Comecei a escrever isto porque tenho andado preocupado com as próximas eleições. Preocupa-me o resultado das eleições. Preocupa-me o estado do país. Preocupam-me as decisões importantes que vão ter de ser tomadas nos próximos meses. Mas descobri qual é a coisa que me preocupa mais. A minha maior preocupação é que não aproveitemos esta oportunidade para fazer qualquer coisa!
Parece-me mais ou menos unânime que as coisas em Portugal não estão bem. E não é só por eu ser extremamente perspicaz que digo isto – os pedidos de ajuda financeira às instituições internacionais também me fizeram desenvolver esta opinião. Mas o que está em questão nestas eleições não é quem ganha, é mais quem perde. Não me interessa se vão votar PS; PSD; CDS; PCP; BE ou qualquer um dos outros partidos. O que me preocupa é falar com os meus colegas, com os meus amigos e com a minha família e ouvir de todos eles uma desilusão completa com a política e com os políticos. Estou saturado de ouvir os comentários “ah, Eles são todos iguais” ou “Eles querem é tachos” ou “Nós é que fazemos sacrifícios e Eles continuam na mesma”. Eu não sei quem é esta identidade colectiva contra quem todos parecem estar. Os políticos parecem-me ser hoje os inimigos do Português comum e na maioria das opiniões que ouço são também a causa de todos os problemas.
Não faço nenhuma apologia dos políticos portugueses nem sou inocente ao ponto de acreditar que todos são bons. Mas não aceito esta visão que são todos maus. Mais que isso, não aceito a visão de que a culpa é “deles”. “Eles” somos nós também! Os políticos são os nossos representantes legítimos nas instituições democráticas que temos. E só obtêm os cargos que têm porque nós lhes damos esse privilégio através do voto. Parece-me a mim que há uma desresponsabilização generalizada em Portugal, uma tendência a fazer o mais fácil que é sempre culpar os outros. A minha geração está hoje na posição central da sociedade portuguesa. Estamos todos pelos 30 anos, acabámos os cursos há meia década, estamos a trabalhar, a começar as nossas vidas, a casar, a ter filhos. Somos capazes de tomar todas essas decisões orientando-nos pelo princípio de tentar obter o que é melhor para nós. O que é melhor para nós é também o bem comum, é ter um futuro melhor enquanto indivíduos mas também enquanto sociedade. Ouço imensas queixas que não temos voz, que não temos poder. Eu estou muito satisfeito por viver numa democracia livre e por me ser dada a oportunidade de eleger os meus representantes. Posso não apreciar ou conhecer a maioria deles, posso não concordar com algumas das propostas ou decisões, mas sou eu que tenho o poder de eleger os meus representantes.

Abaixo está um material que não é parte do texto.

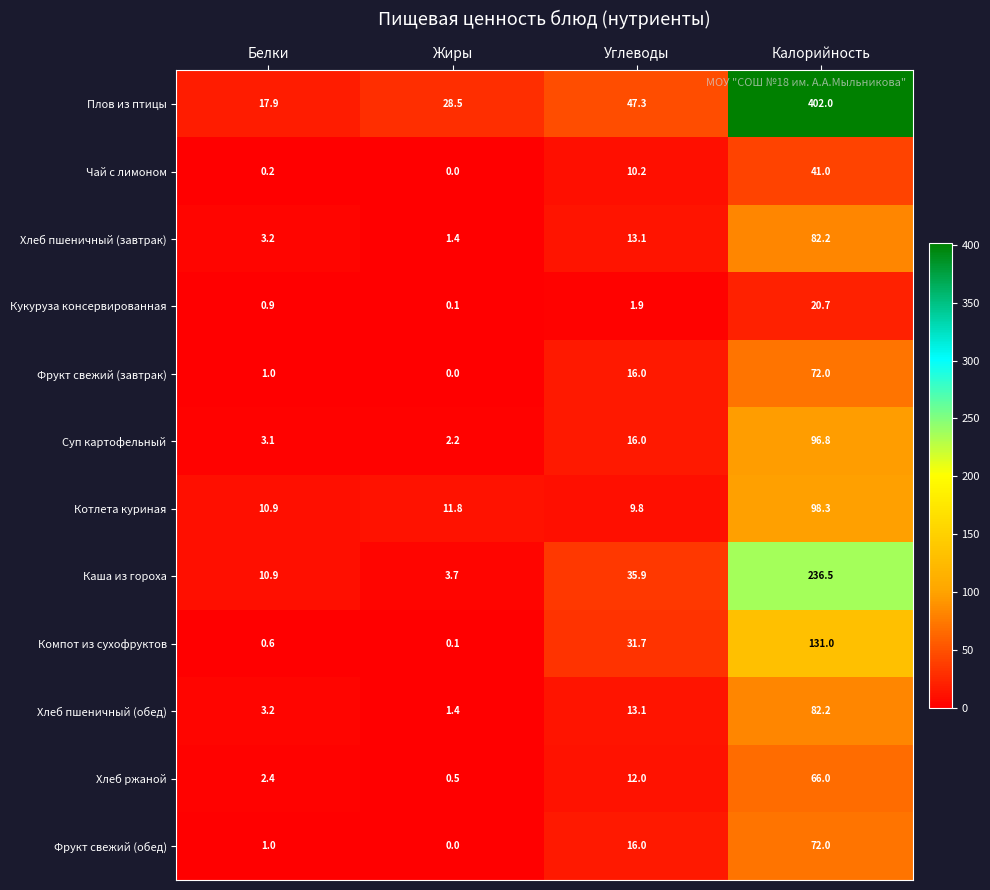

How many values in the Хлеб пшеничный (обед) series are below 13?

2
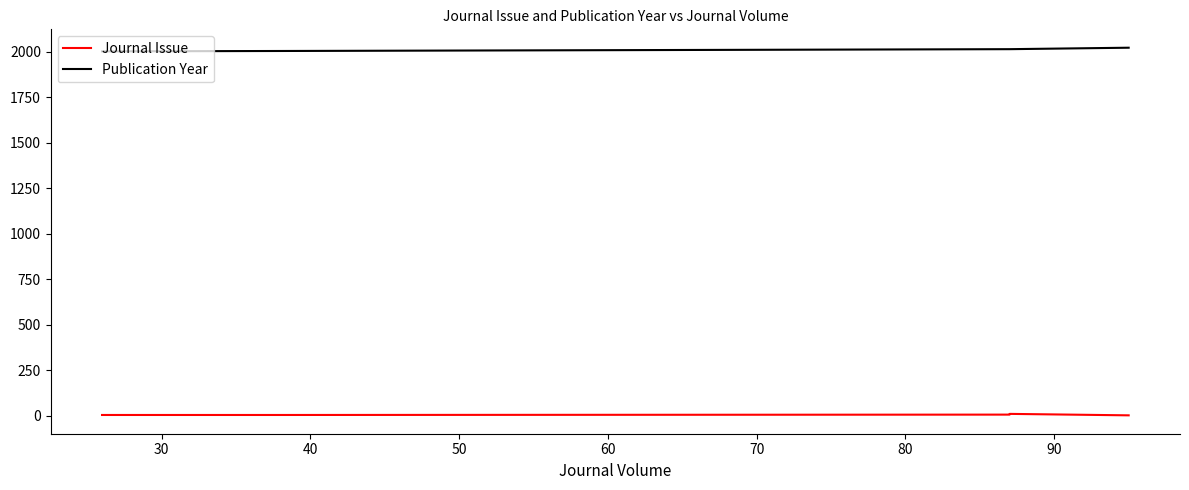

True or false: Publication Year has more than 2 interior local peaks.

False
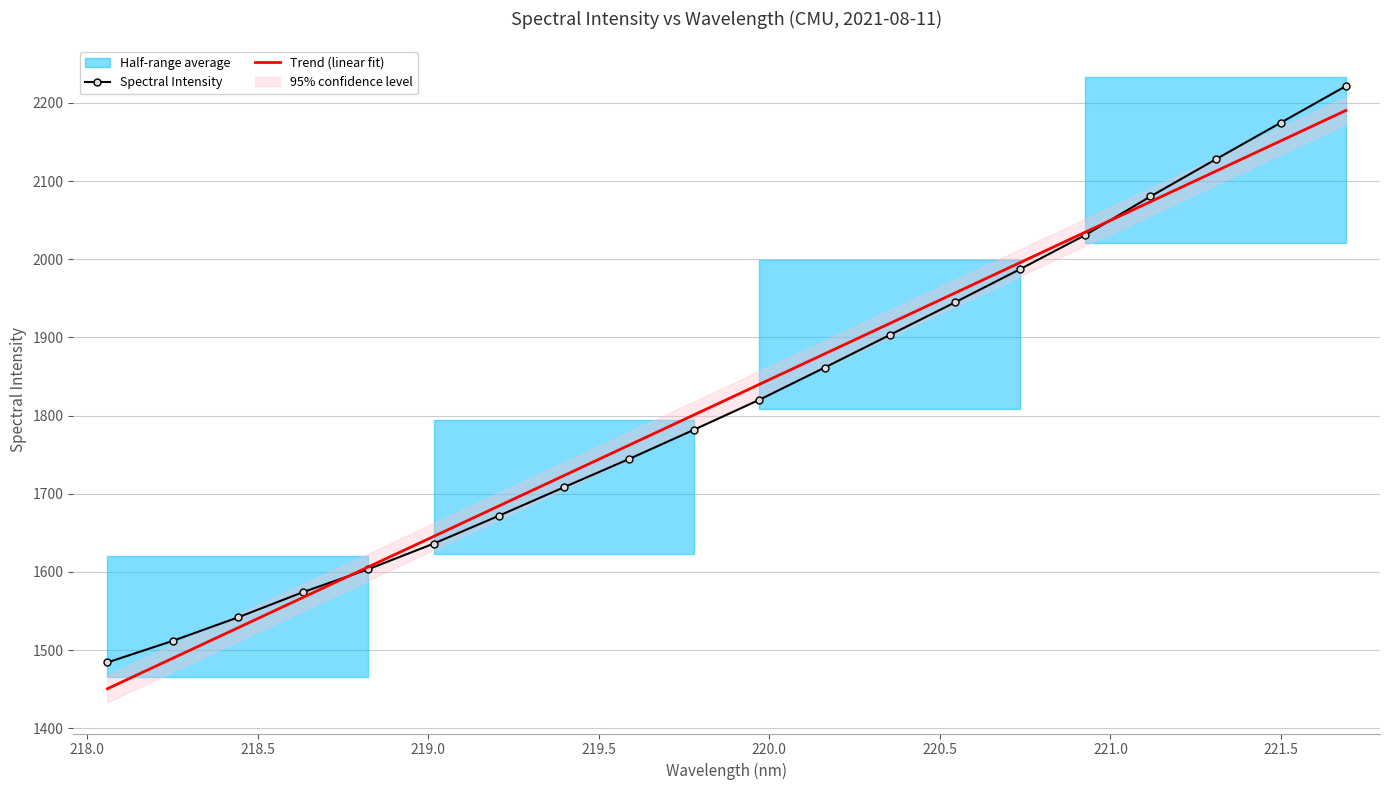

How many intersections are there between Trend (linear fit) and Spectral Intensity?

2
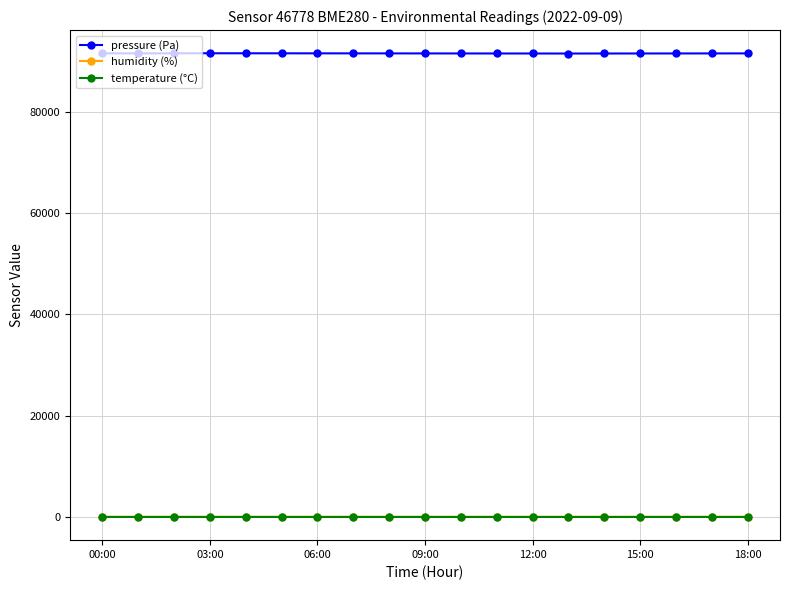

What is the lowest value of the pressure (Pa) series?

91490.0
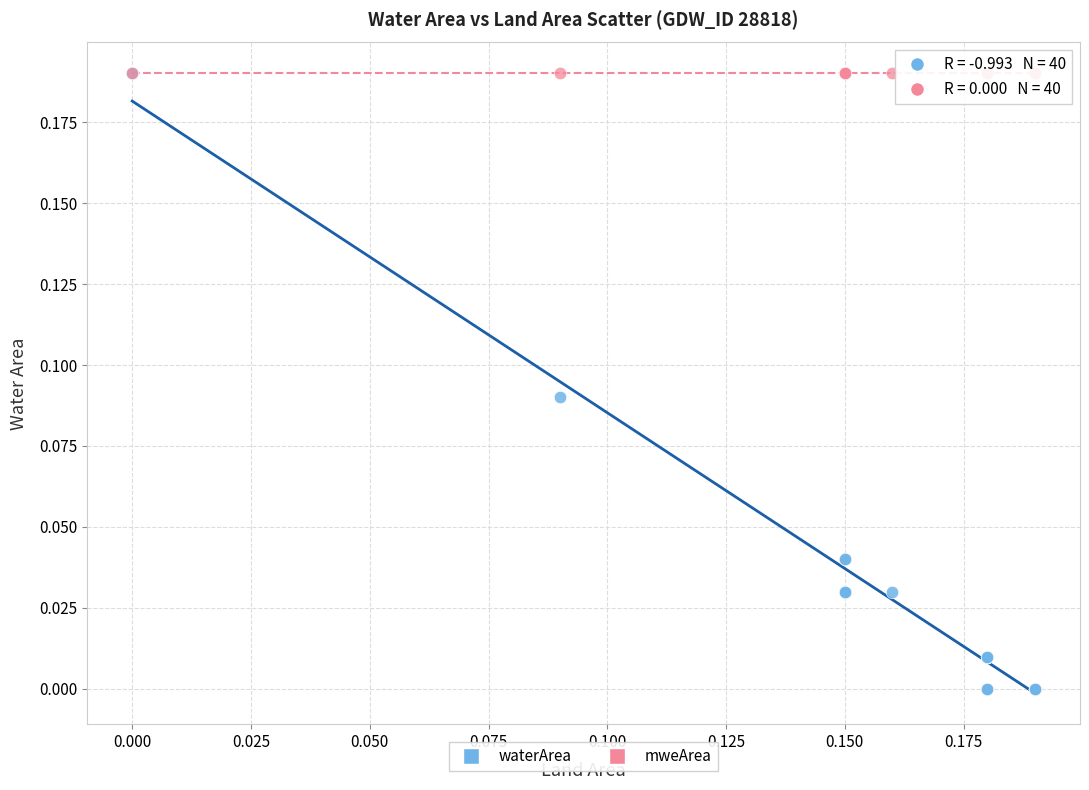

What are all the series names shown in the legend?

waterArea, mweArea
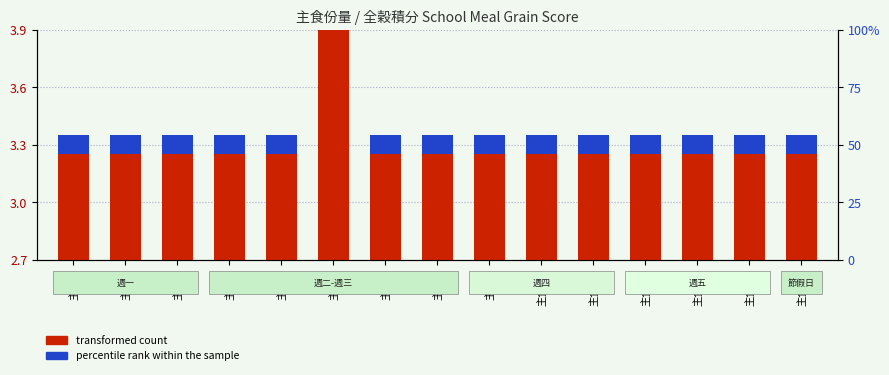

The transformed count series shows 3.2 at 主食-12. True or false?

True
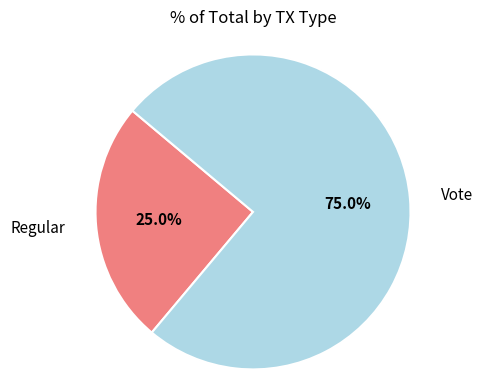

To the nearest percent, what is the difference between the Regular and Vote slice percentages?

50%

É por isso que amanhã vou voar para Portugal para poder votar nas eleições. O bilhete de avião foi caríssimo, mas vale a pena voltar a casa para poder usar a minha forma de influenciar os acontecimentos. Nas últimas eleições presidenciais, mais de metade dos portugueses não foram votar. Agora, menos de 6 meses depois, temos outras eleições. A todos os que não estão satisfeitos, a todos os que acham que as coisas podem melhorar, eu peço sinceramente que não abdiquem do seu poder de decisão. Peço sinceramente que no Domingo vão expressar os seus sentimentos de uma forma construtiva e útil através do voto. Só temos legitimidade de criticar e fazer exigências se fizermos parte do processo. Votem em quem quiserem consoante as vossas preferências e opiniões. Mas por favor, no Domingo, vão votar!!